Am Donnerstag, dem 5. Februar, verwandelte sich die Chapito-Bühne im CASINO 2000 in einen grenzüberschreitenden Spielplatz. Mit seiner Show „Frankreich gegen Luxemburg“ stellte sich Julien Strelzyk einer ebenso gewagten wie unterhaltsamen Herausforderung: Er wollte das französische und luxemburgische Publikum im selben Theater zum Lachen bringen … über ihre eigenen Klischees.
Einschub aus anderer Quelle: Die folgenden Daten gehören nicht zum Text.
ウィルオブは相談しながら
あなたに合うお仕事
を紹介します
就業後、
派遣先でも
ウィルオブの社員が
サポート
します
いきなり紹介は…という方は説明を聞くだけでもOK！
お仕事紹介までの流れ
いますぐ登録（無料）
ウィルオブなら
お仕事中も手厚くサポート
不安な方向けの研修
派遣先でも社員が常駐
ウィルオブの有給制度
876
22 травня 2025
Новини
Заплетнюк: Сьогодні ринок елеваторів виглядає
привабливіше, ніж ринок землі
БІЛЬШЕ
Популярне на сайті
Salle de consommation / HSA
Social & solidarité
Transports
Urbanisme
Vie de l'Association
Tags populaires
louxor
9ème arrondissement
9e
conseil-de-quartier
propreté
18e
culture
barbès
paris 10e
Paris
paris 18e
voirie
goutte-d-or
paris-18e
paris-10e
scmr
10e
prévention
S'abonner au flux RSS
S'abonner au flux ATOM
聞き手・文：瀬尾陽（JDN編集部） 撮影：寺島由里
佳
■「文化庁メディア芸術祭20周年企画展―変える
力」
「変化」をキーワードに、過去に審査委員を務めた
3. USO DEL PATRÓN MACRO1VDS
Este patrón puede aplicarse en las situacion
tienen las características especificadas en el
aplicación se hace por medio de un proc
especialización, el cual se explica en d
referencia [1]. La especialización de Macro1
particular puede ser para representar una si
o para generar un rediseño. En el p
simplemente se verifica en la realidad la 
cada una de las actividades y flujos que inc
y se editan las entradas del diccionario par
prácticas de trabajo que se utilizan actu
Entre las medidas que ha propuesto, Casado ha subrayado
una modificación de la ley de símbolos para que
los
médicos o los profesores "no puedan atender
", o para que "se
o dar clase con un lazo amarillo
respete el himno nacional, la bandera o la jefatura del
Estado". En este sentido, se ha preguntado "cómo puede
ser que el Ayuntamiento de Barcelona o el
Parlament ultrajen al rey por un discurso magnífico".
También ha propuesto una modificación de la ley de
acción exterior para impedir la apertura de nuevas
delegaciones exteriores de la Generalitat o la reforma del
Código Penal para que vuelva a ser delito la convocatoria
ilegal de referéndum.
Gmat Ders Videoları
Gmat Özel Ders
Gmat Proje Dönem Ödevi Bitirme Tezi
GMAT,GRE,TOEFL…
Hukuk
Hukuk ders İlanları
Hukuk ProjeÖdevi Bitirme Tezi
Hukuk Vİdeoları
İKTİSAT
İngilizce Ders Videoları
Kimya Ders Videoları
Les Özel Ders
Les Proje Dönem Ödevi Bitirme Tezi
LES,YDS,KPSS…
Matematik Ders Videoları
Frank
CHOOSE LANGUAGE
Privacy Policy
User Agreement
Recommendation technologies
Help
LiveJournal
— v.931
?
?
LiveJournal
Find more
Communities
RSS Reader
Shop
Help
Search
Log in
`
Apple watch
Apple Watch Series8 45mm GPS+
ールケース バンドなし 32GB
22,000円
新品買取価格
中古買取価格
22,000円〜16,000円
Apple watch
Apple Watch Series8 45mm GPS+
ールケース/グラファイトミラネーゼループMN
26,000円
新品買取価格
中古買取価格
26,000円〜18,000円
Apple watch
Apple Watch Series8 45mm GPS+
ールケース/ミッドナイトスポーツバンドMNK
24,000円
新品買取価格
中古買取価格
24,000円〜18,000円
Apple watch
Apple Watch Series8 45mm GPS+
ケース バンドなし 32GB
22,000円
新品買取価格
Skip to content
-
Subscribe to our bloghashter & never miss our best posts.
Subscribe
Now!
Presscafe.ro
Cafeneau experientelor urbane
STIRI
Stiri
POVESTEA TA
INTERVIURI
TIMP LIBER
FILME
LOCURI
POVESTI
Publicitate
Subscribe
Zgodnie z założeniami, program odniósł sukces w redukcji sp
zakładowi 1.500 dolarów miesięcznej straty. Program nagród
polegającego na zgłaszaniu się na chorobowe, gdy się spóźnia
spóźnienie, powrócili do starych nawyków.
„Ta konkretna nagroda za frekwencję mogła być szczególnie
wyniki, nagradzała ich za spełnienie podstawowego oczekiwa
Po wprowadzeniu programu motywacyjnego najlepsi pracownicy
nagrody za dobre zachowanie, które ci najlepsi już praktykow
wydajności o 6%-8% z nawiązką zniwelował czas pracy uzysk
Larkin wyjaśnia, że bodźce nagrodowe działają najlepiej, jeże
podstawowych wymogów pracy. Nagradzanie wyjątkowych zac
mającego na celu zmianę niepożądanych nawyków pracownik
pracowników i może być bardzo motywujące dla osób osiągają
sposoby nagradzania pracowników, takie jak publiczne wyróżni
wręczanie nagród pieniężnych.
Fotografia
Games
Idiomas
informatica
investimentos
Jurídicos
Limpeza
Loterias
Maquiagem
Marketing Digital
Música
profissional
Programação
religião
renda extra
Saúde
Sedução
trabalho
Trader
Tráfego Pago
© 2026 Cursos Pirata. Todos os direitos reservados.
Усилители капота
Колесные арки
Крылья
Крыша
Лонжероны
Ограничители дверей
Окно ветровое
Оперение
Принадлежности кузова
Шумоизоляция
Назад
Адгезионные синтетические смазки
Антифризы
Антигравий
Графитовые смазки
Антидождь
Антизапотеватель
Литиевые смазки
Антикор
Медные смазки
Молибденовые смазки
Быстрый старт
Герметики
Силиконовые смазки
Vor fast 500 Zuschauern inszenierte der Komiker ein gutmütiges „Match” zwischen den beiden Seiten. Mit spielerischen Neckereien, spontanen Reaktionen und gemeinsamem Lachen fand der Abend seinen Rhythmus in einer subtilen Balance zwischen Spott und Freundlichkeit. Es war ein ständiges Hin und Her zwischen den Kulturen, genau wie die Grenze, die er seit Jahren beobachtet und beschreibt.
Humor, gespeist aus Erfahrung und Beobachtung
In „Frankreich gegen Luxemburg” greift Julien Strelzyk auf alltägliche Realitäten zurück: Grenzbewohner, morgendliche Staus, Unterschiede in Sprache, Mentalität und Einstellung zum Geld. All dies sind dem Publikum vertraute Themen, die mit klarem Blick und echter Zuneigung behandelt werden.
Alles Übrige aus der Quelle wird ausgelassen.